There are a few hints that are used by edition-based redefinition and a few more that are mainly aimed at the runtime engine, such as the APPEND hint. The vast majority of hints, however, are optimizer hints, which fall into two categories.

On one hand, some optimizer hints really are just hints and are very useful for investigating the cause of poorly performing execution plans and for identifying possible alternatives in a SQL tuning exercise. However, the use of non-prescriptive hints on production systems is generally inadvisable because of their unpredictable behavior.
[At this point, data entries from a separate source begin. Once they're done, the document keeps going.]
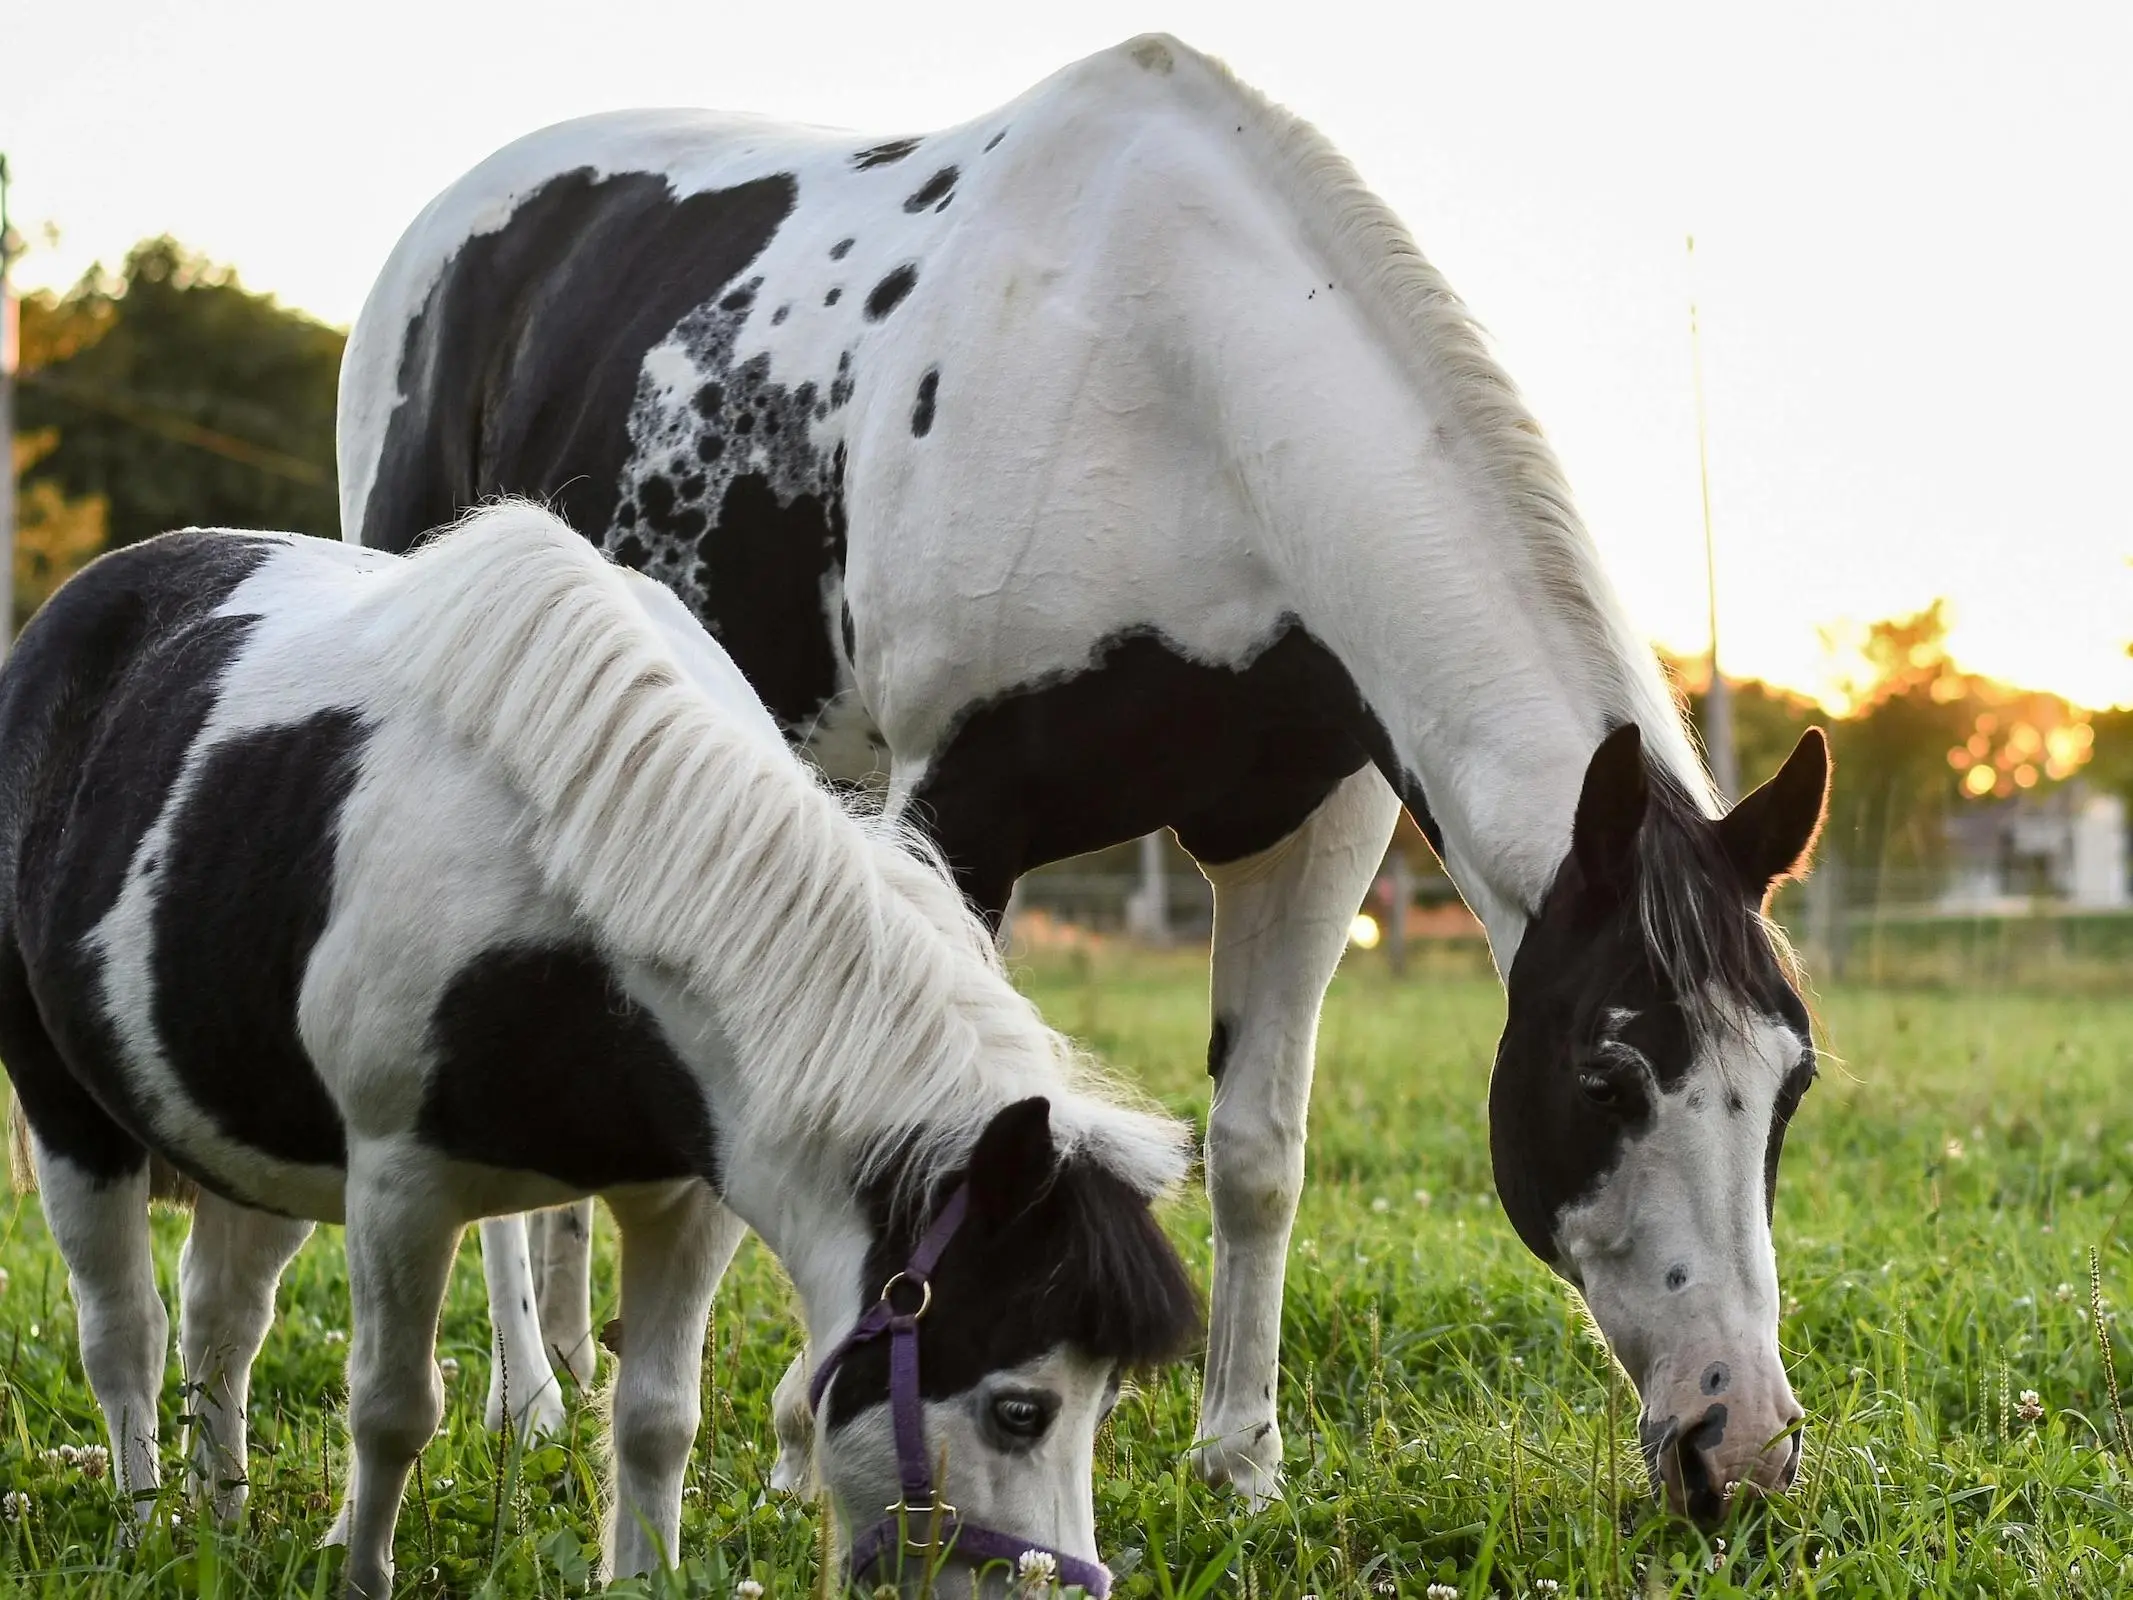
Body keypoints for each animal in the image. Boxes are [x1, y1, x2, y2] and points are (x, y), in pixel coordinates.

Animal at [0, 507, 1203, 1595]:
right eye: (1021, 1408)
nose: (1049, 1587)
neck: (582, 883)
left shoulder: (690, 1198)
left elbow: (656, 1418)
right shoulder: (398, 1187)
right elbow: (393, 1411)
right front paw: (361, 1572)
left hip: (252, 1145)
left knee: (222, 1324)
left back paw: (220, 1524)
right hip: (72, 1119)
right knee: (127, 1335)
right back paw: (140, 1528)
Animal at [337, 31, 1834, 1518]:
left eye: (1794, 1084)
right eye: (1605, 1077)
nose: (1741, 1446)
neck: (1176, 376)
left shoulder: (1308, 837)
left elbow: (1257, 1154)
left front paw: (1239, 1462)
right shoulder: (958, 814)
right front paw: (813, 1446)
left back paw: (570, 1370)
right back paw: (528, 1399)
On the other hand, prescriptive hints, hints that are really directives, can legitimately be used on production systems to solve some classes of performance problems. The use of hints on production systems should only be done after due consideration, not because the hints are likely to cease to function in a future release or because the level of support from Oracle will be negatively impacted but because the supporting documentation is usually very poor or non-existent. That lack of documentation has a tendency to lead to misunderstanding and misuse.

This chapter and the preceding three have covered most of the techniques that are at your disposal in your quest to optimize SQL performance. There are, however, one or two more advanced techniques that may be of use in special situations. On to Chapter 19.

__________________

¹The NO_QUERY_TRANSFORMATION hint is an alternative that may reduce the number of hints in this case.